The following post is courtesy of Clean Energy Collective and provides a unique angle to investing in solar energy.

By Emily Hois, Clean Energy Collective

Today’s life expectancy in America is eight years longer than it was in 1970. That’s eight more years to enjoy retirement; and eight more years of savings to put away. In a road with solar and windchallenging economy, there are various factors that can threaten a comfortable retirement, such as declining property values and interest rates, higher living and health care expenses, and a lower percentage of employer contributions. A well-planned retirement strategy is crucial.

Stuart Ritter, vice president of T. Rowe Price Investment Services, says it can be difficult to stay on budget while trying to make a lump sum last 30 years, especially in the first years of retirement. “That’s why we encourage people to think of it more in terms of income [stream], and not as a balance,” he tells USA Today.

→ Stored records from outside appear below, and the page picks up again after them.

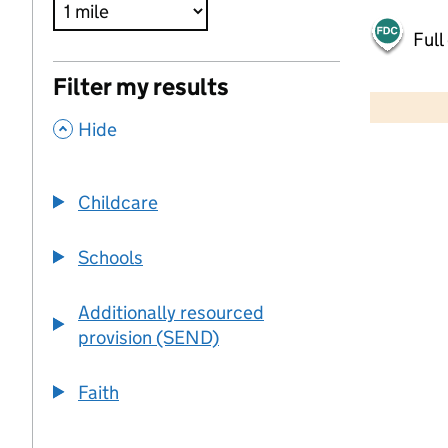
Full
500 m
Filter my results
2000 ft
,
Hide
+
−
Childcare
Schools
Additionally resourced
provision (SEND)
Faith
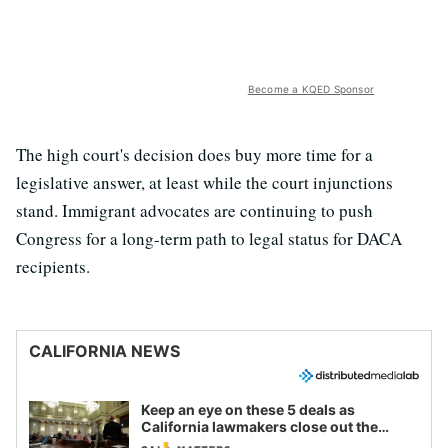
Become a KQED Sponsor
The high court's decision does buy more time for a
legislative answer, at least while the court injunctions
stand. Immigrant advocates are continuing to push
Congress for a long-term path to legal status for DACA
recipients.
CALIFORNIA NEWS
Keep an eye on these 5 deals as
California lawmakers close out the
legislative session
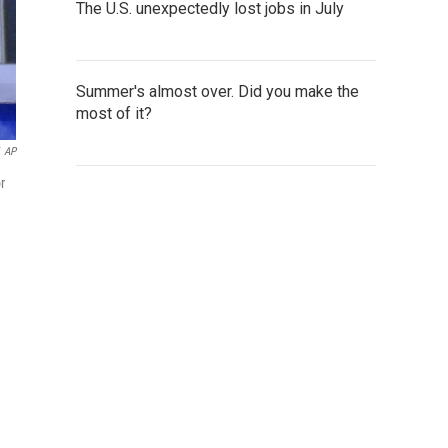
The U.S. unexpectedly lost jobs in July
Summer's almost over. Did you make the
most of it?
AP
r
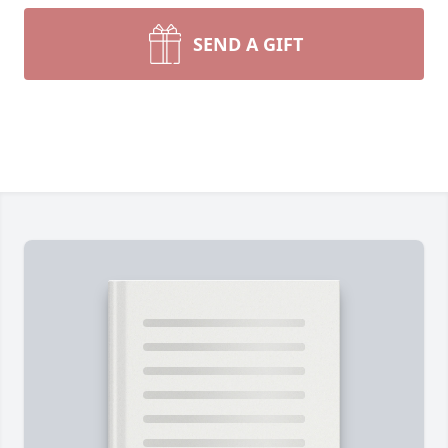
SEND A GIFT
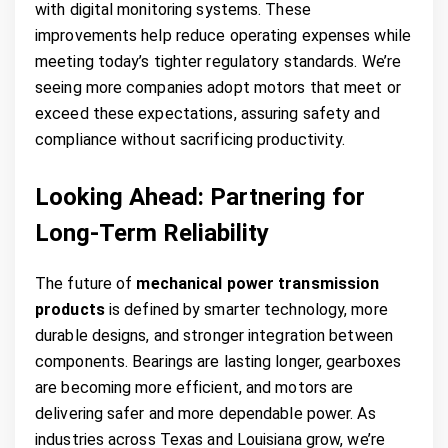
with digital monitoring systems. These
improvements help reduce operating expenses while
meeting today’s tighter regulatory standards. We’re
seeing more companies adopt motors that meet or
exceed these expectations, assuring safety and
compliance without sacrificing productivity.
Looking Ahead: Partnering for
Long-Term Reliability
The future of
mechanical power transmission
products
is defined by smarter technology, more
durable designs, and stronger integration between
components. Bearings are lasting longer, gearboxes
are becoming more efficient, and motors are
delivering safer and more dependable power. As
industries across Texas and Louisiana grow, we’re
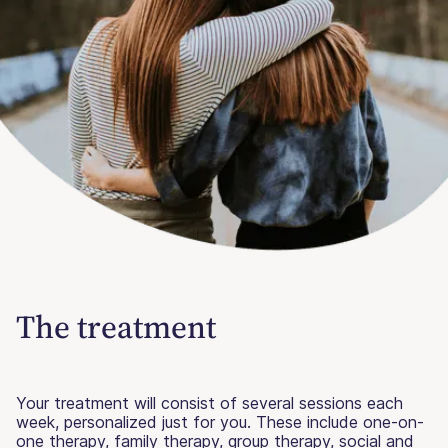
The treatment
Your treatment will consist of several sessions each
week, personalized just for you. These include one-on-
one therapy, family therapy, group therapy, social and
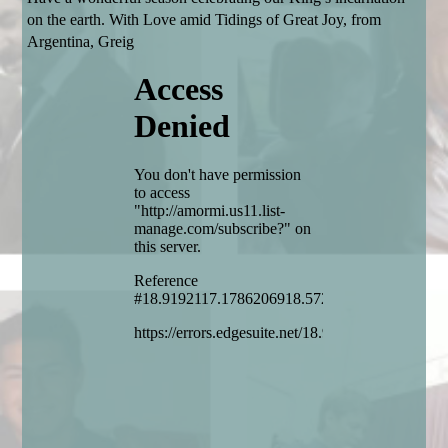
on the earth. With Love amid Tidings of Great Joy, from
Argentina, Greig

One source that can be used to generate steady revenue—a source we can rely on for millions of years—is sunshine. More people are discovering that by purchasing their own solar panels and harnessing the sun’s energy to produce their own power, it’s possible to collect a paycheck without lifting a finger.

On the Rooftop
Orange County, Calif., residents Wendy Moonier and her husband Fidel Garza were brainstorming how to manage their money for retirement. After the mortgage was paid off, the electricity bill would remain—and increase as the years progressed. With a roof that needed replacing and the attractive California solar rebates, it was the ideal time to go solar.  Moonier and Garza purchased a 30-panel solar photovoltaic (PV) rooftop system from Southern California Edison. They’re saving several thousand dollars each year on electricity and expect their system to pay for itself in 15 years. “It’s the best investment we’ve ever made on our home,” Moonier reveals. “When I saw how well this works, I thought everybody should have this … It’s the only thing we’ve done on our home where we’ve seen an immediate return.”

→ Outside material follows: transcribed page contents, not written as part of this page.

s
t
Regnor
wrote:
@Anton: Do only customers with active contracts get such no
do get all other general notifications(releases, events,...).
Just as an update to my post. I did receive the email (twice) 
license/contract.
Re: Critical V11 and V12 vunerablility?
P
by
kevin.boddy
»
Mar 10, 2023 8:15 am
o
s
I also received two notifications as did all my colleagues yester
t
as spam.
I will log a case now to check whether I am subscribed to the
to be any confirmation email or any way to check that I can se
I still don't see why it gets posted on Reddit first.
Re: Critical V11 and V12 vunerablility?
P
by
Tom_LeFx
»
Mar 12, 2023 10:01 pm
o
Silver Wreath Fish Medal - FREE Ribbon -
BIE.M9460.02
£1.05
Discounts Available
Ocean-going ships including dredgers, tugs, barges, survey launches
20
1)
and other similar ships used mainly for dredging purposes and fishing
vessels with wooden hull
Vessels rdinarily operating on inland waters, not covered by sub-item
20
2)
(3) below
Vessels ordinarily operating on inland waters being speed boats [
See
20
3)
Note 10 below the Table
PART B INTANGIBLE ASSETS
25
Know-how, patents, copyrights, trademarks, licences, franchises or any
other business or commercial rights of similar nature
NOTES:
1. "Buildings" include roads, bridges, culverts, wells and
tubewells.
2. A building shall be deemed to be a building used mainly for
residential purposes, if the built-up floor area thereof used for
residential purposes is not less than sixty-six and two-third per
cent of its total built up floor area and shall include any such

Newt and Inez Stevens, a couple in their 80s, utilize the sun in multiple capacities. Living in a retirement community in Phoenix, Ariz., the Stevens use solar PV and solar thermal panels to charge their electric vehicle, heat 90 percent of their hot water and power half of their duplex. “For us, solar was a practical solution,” Newt tells The Daily Green. “Our primary motivation was economic … And if we produce more than we use, the power company will pay us the difference. We’re seeing a better return on our investment than anything I can get at the banks or stock market.”

Community-Owned Solar
Installing solar on your home or business may not be practical—or desirable. Community-owned solar allows anyone with a utility bill to own solar panels, offset their electric bill, and collect income for the clean energy they produce. “It seems the cost of electricity has only and is only going up, as well as how much electricity we need,” said Jim McDaniels of Colorado Springs, Colo. “I wanted to reduce my electricity cost and help the environment at the same time. I wanted to plan for my future.”

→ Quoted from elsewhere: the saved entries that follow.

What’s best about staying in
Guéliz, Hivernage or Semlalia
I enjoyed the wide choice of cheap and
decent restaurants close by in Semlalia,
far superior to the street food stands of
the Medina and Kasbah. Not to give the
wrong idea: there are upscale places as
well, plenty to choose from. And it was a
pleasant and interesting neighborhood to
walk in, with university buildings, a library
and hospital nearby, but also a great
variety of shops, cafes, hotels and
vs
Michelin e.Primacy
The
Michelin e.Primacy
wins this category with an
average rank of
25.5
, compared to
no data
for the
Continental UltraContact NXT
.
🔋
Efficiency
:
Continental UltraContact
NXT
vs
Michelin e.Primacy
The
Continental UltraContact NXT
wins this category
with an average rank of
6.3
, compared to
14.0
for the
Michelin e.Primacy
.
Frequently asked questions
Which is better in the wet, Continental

McDaniels began researching online, reading newspaper articles and posting questions on solar energy forums when he discovered community solar developer Clean Energy Collective. He purchased 25 solar electric panels in the Colorado Springs Community Solar Array with a 10-year loan, offsetting 120 percent of his electricity use (the maximum percentage that Colorado Springs allows). “I decided it was a great deal so I went with the maximum and surplus months,” McDaniels said. After his projected 13-year payback period, he’ll receive free electricity – earning an estimated $160,000. “The savings should give me a better chance at an affordable retirement,” McDaniels said.

Do-It-Yourself
For the hands-on, ambitious type like Rich Herr, a retired electrical engineer, constructing a solar system from scratch was the most appealing option. With the help of his friends, Herr built a 20-panel ground-mounted system in his Valparaiso, Ind,. backyard for around $13,000, reports the Post-Tribune.  “For the money I put in it, the return on [the solar system] is better than the return I get on my 401 (k),” Herr said. “I’m not getting money in my hand, that’s just money I don’t have to pay.”